--- BEGIN Reading passage ---

Java HashMap race condition

16,490

Solution 1

The answer is yes, there are potential race conditions:

  • when resizing an HashMap by two threads at the same time
  • when collisions happens. Collision can happen when two elements map to the same cell even if they have a different hashcode. During the conflict resolution, there can be a race condition and one added key/value pair could be overwritten by another pair inserted by another thread.

To explain better what I mean on the second point, I was looking at the source code of HashMap in OpenJdk 7

389        int hash = hash(key.hashCode());
390        int i = indexFor(hash, table.length);

First it calculates an Hash of your key (combining two hash functions), then it maps to a cell with indexFor, then it checks if that cell contains the same key or is already occupied by another one. If it's the same key, it just overwrite the value and there is no problem here.

If it's occupied it looks at the next cell and then the next until it finds an empty position and call addEntry(), which could even decide to resize the array if the array is more loaded than a certain loadFactor.

Our table containing the entries is just a vector of Entry which holds key and value.

146    /**
147     * The table, resized as necessary. Length MUST Always be a power of two.
148     */
149    transient Entry[] table;

In a concurrent environment, all sort of evil things can happen, for instance one thread gets a collision for cell number 5 and looks for the next cell (6) and finds it empty.

Meanwhile another thread gets an index of 6 as a result of indexFor and both decide to use that cell at the same time, one of the two overwriting the other.

Solution 2

Without getting into specific details of the Hashmap implementations, I would say that there is still the possibility of an error, given the fact that the Hashmap class is not safe for concurrent access.

While I agree that there should be only 1 modification to a single key at a time, because you are using currentThread(), there is still the possibility that multiple threads will be modifying the Hashmap concurrently. Unless you look at the specific implementation, you should not assume that only concurrent access to the same key would cause a problem on the Hashmap, and that concurrent modification to different keys would not.

Imagine a case where two different keys generate to the same hash value, and its easy to see that there can still be errors with concurrent modification.

Solution 3

Yes, that is not a safe thing to do (as the other answers already point out). A better solution entirely might be to use a ThreadLocal which is a more natural way to keep thread local data than using a Map. It's got a couple of nice features including default values and that the values are removed when a thread terminates.

Share:
16,490
JavaLearner
Author by

JavaLearner

Updated on June 04, 2022

Comments

  • JavaLearner
    JavaLearner almost 2 years

    I am trying to find out if there is going to be any race condition in this piece of code. If the key weren't 'Thread.currentThread' then I would think yes. But since the thread itself is key, how is it possible to have a race condition? No other thread can possibly update the same key in the HashMap!

--- END Reading passage ---
--- BEGIN Record excerpts ---

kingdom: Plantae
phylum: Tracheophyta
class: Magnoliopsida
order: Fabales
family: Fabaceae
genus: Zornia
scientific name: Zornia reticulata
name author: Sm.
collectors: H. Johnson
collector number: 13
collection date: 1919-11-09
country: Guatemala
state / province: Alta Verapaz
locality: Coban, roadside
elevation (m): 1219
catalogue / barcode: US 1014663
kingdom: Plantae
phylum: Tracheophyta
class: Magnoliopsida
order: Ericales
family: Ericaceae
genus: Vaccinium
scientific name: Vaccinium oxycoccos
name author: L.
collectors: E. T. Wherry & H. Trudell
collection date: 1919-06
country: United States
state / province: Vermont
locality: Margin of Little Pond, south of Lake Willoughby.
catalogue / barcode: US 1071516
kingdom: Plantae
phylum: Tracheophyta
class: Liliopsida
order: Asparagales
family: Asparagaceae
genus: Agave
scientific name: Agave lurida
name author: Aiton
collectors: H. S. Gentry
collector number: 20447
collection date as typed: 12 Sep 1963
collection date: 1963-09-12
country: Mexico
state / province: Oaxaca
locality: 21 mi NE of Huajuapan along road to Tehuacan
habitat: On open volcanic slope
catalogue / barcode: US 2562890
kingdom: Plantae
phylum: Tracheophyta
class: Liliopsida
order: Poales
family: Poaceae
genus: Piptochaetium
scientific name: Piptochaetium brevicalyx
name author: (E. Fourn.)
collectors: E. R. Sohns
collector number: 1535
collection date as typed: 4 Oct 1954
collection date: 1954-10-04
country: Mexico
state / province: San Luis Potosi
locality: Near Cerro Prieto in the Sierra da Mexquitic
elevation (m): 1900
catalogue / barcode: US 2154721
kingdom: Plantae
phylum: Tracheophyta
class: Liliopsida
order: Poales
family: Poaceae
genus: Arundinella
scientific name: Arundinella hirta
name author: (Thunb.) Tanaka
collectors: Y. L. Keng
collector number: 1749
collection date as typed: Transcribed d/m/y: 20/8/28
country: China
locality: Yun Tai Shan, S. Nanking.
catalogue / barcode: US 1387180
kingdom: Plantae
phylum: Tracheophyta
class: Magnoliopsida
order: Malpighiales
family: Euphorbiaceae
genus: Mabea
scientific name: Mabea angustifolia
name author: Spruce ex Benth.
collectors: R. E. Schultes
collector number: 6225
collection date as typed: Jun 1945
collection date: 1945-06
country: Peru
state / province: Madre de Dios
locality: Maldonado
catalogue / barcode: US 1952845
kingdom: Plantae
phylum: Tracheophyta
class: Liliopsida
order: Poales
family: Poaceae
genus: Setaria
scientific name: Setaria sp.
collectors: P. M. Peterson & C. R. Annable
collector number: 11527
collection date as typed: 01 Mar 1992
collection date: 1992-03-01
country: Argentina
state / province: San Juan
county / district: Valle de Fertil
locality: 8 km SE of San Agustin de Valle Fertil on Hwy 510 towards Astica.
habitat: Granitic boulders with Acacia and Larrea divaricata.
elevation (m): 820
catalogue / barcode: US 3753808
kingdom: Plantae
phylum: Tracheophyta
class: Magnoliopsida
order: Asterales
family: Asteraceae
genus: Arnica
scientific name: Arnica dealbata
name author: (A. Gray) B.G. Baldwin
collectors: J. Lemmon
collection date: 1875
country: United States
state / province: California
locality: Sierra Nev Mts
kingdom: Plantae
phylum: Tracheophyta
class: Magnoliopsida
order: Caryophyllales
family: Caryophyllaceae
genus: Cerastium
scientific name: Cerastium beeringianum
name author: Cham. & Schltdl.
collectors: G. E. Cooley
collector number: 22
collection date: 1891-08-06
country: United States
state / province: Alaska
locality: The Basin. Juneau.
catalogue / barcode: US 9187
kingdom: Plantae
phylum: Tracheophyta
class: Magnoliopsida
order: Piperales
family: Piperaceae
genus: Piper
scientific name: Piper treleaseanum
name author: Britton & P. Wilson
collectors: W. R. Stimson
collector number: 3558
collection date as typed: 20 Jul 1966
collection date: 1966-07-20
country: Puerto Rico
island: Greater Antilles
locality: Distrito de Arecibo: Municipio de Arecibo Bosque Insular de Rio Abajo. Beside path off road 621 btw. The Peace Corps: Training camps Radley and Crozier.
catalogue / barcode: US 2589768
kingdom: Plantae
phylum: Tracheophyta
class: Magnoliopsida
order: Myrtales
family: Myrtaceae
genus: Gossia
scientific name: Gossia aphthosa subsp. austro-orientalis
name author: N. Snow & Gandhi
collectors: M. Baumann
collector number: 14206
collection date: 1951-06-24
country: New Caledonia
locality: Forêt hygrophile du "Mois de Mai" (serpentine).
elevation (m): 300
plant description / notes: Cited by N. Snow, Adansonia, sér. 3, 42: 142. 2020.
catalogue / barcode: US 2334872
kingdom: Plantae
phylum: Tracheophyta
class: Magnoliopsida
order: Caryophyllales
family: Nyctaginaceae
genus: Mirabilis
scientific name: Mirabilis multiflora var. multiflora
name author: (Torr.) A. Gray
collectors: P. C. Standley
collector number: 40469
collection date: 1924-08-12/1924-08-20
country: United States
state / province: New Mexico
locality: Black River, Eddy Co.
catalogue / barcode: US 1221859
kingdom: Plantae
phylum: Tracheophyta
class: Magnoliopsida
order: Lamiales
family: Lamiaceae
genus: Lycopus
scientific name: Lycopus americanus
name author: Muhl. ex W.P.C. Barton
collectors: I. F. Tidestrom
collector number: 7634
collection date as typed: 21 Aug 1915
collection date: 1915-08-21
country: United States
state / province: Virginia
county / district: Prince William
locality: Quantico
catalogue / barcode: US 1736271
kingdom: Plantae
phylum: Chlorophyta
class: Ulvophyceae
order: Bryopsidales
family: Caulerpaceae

--- END Record excerpts ---

Work to complete:
In the thread on the Java HashMap race condition, list every method name that is written immediately followed by an opening parenthesis.

Task result:
hash, hashCode, indexFor, addEntry, currentThread